**Task material:**
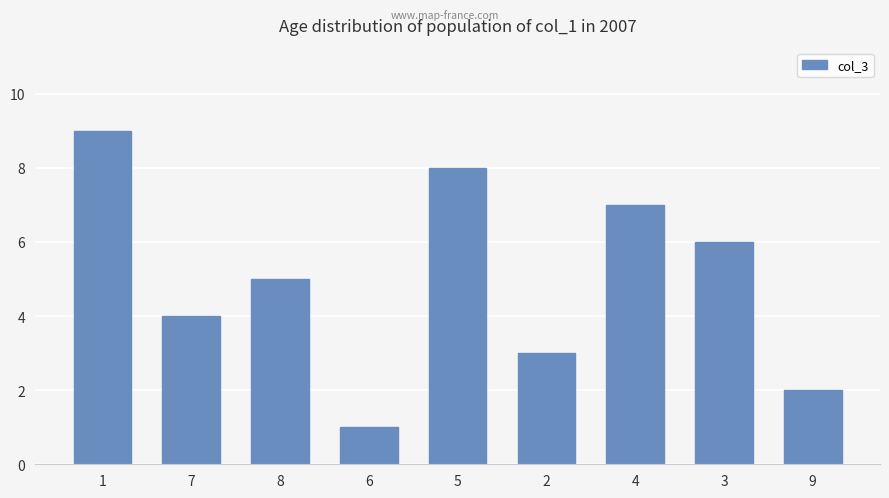

Does the chart contain any negative values?

No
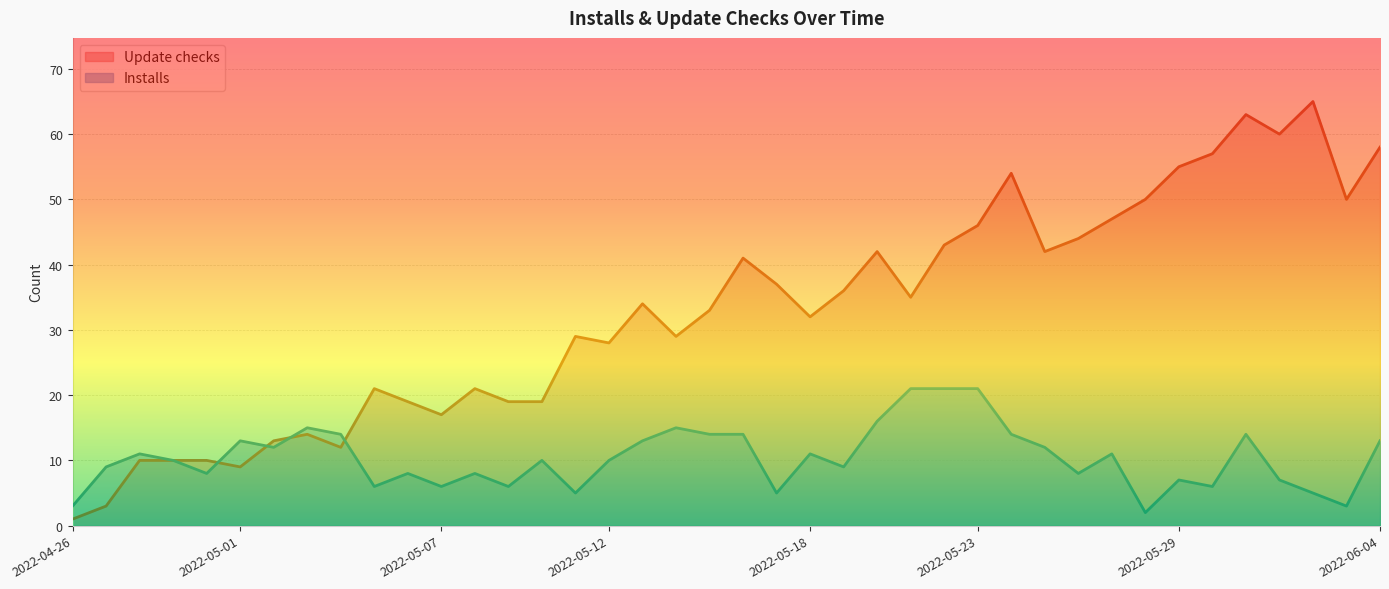

True or false: Installs has a value of 3 at 2022-05-20.

False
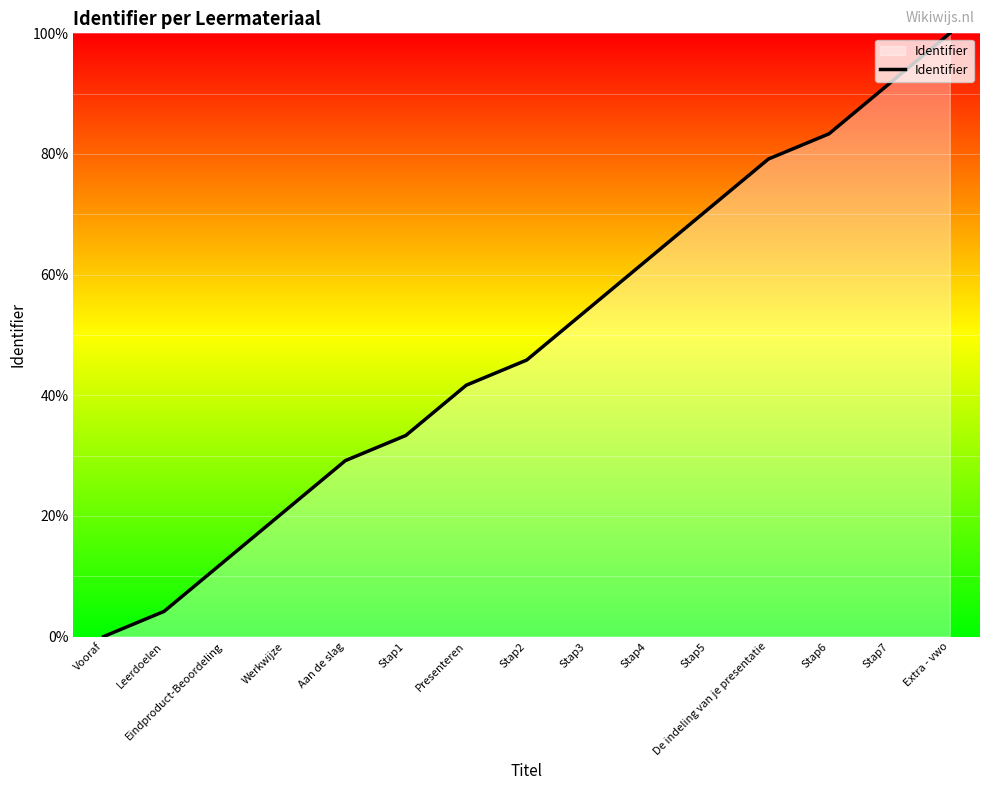

What is the difference between the maximum and second lowest values?

95.8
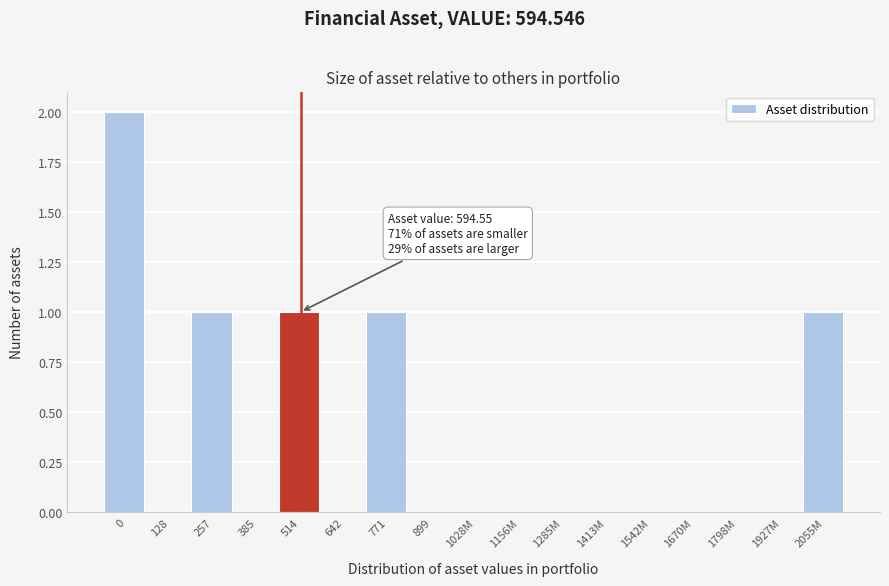

Reading left to right, transcribe all the data shown in this chart.

0=2	128=0	257=1	385=0	514=1	642=0	771=1	899=0	1028M=0	1156M=0	1285M=0	1413M=0	1542M=0	1670M=0	1798M=0	1927M=0	2055M=1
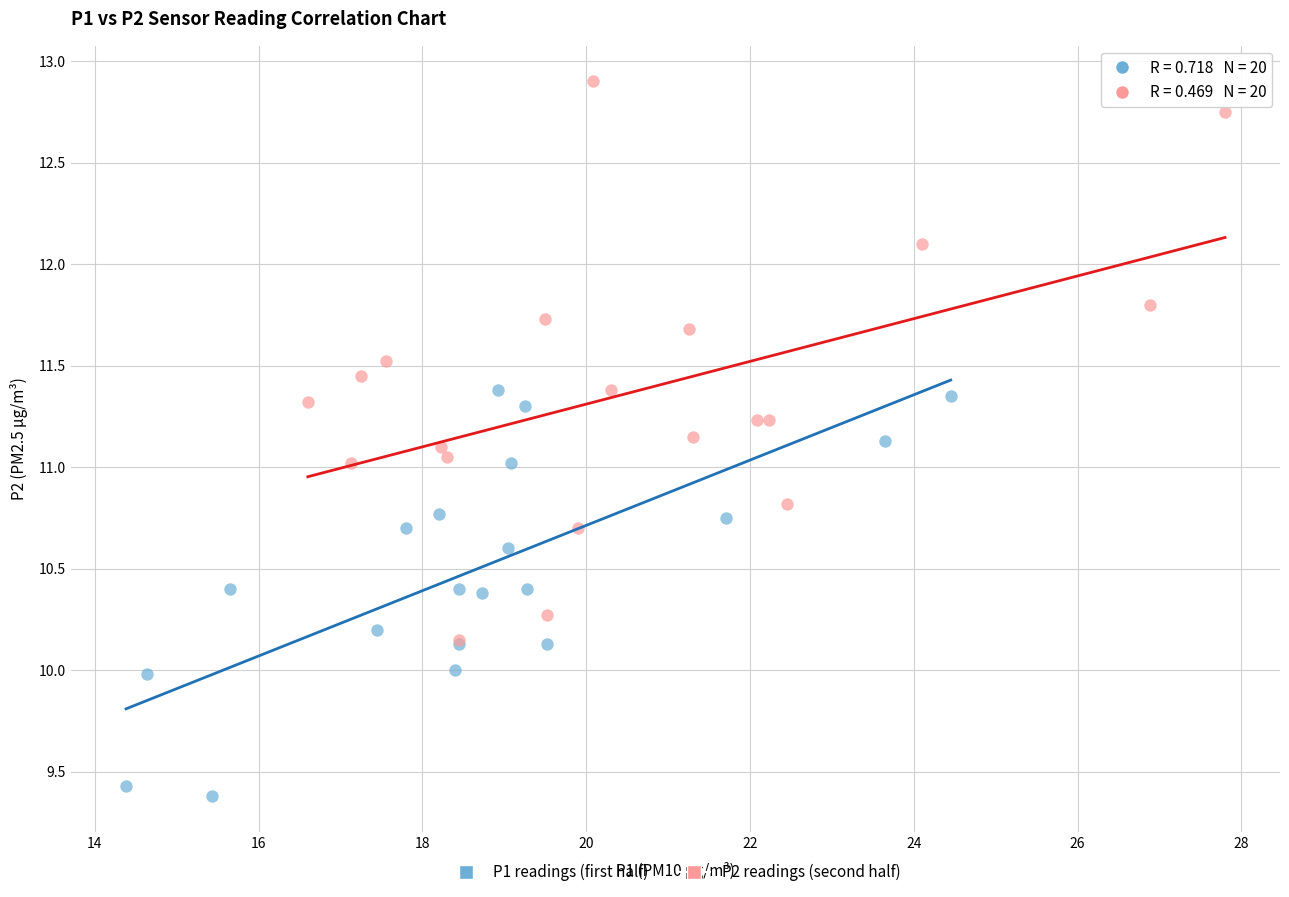

Which series reaches the minimum Y coordinate?

P1 readings (first half)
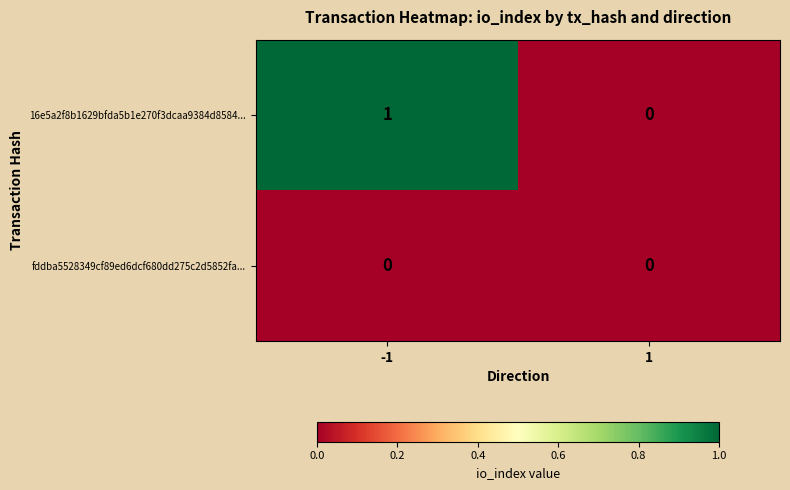

List the series in order of their peak value, highest first.

16e5a2f8b1629bfda5b1e270f3dcaa9384d8584..., fddba5528349cf89ed6dcf680dd275c2d5852fa...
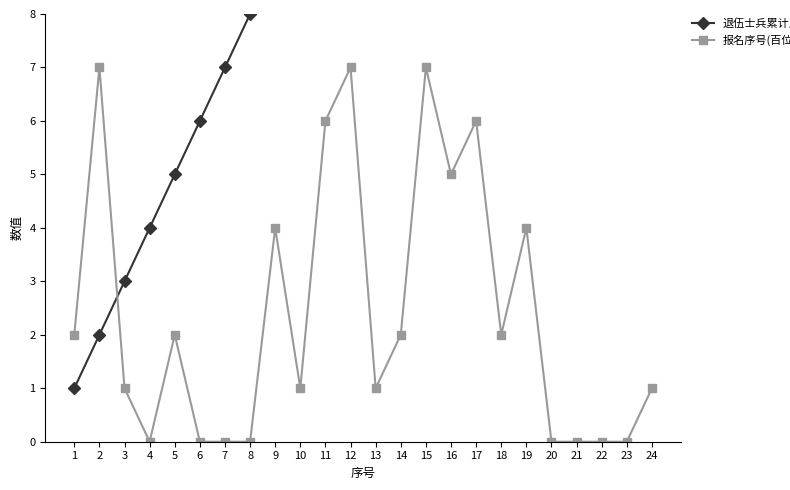

True or false: 退伍士兵累计人数 has a value of 1 at 3.

False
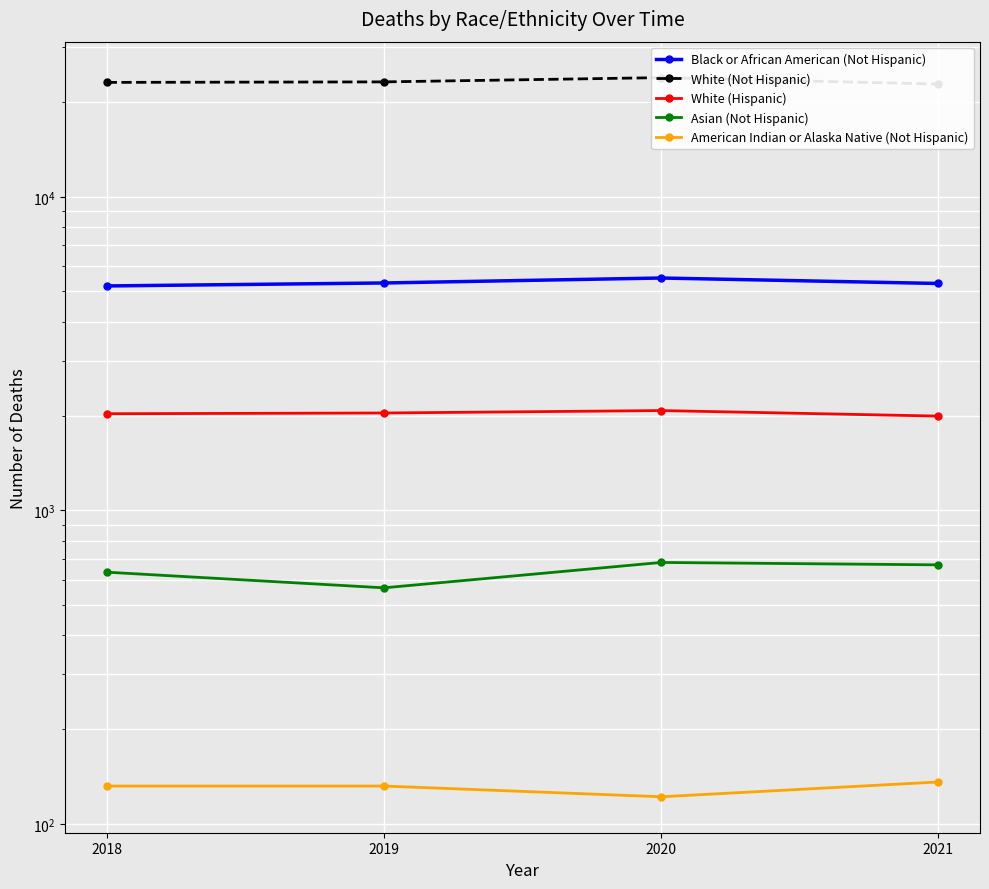

Where is Black or African American (Not Hispanic) nearest to the value 5353?

2019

**To-do item:** Copy out the listing above, starting with the line containing "What is the" and going on through the end of the listing, leaving out the pictures.

**Finished exercise:**
What is the difference between the maximum and second lowest values?

95.8

Reading left to right, transcribe all the data shown in this chart.

0=2	128=0	257=1	385=0	514=1	642=0	771=1	899=0	1028M=0	1156M=0	1285M=0	1413M=0	1542M=0	1670M=0	1798M=0	1927M=0	2055M=1

Which series reaches the minimum Y coordinate?

P1 readings (first half)

List the series in order of their peak value, highest first.

16e5a2f8b1629bfda5b1e270f3dcaa9384d8584..., fddba5528349cf89ed6dcf680dd275c2d5852fa...

True or false: 退伍士兵累计人数 has a value of 1 at 3.

False

Where is Black or African American (Not Hispanic) nearest to the value 5353?

2019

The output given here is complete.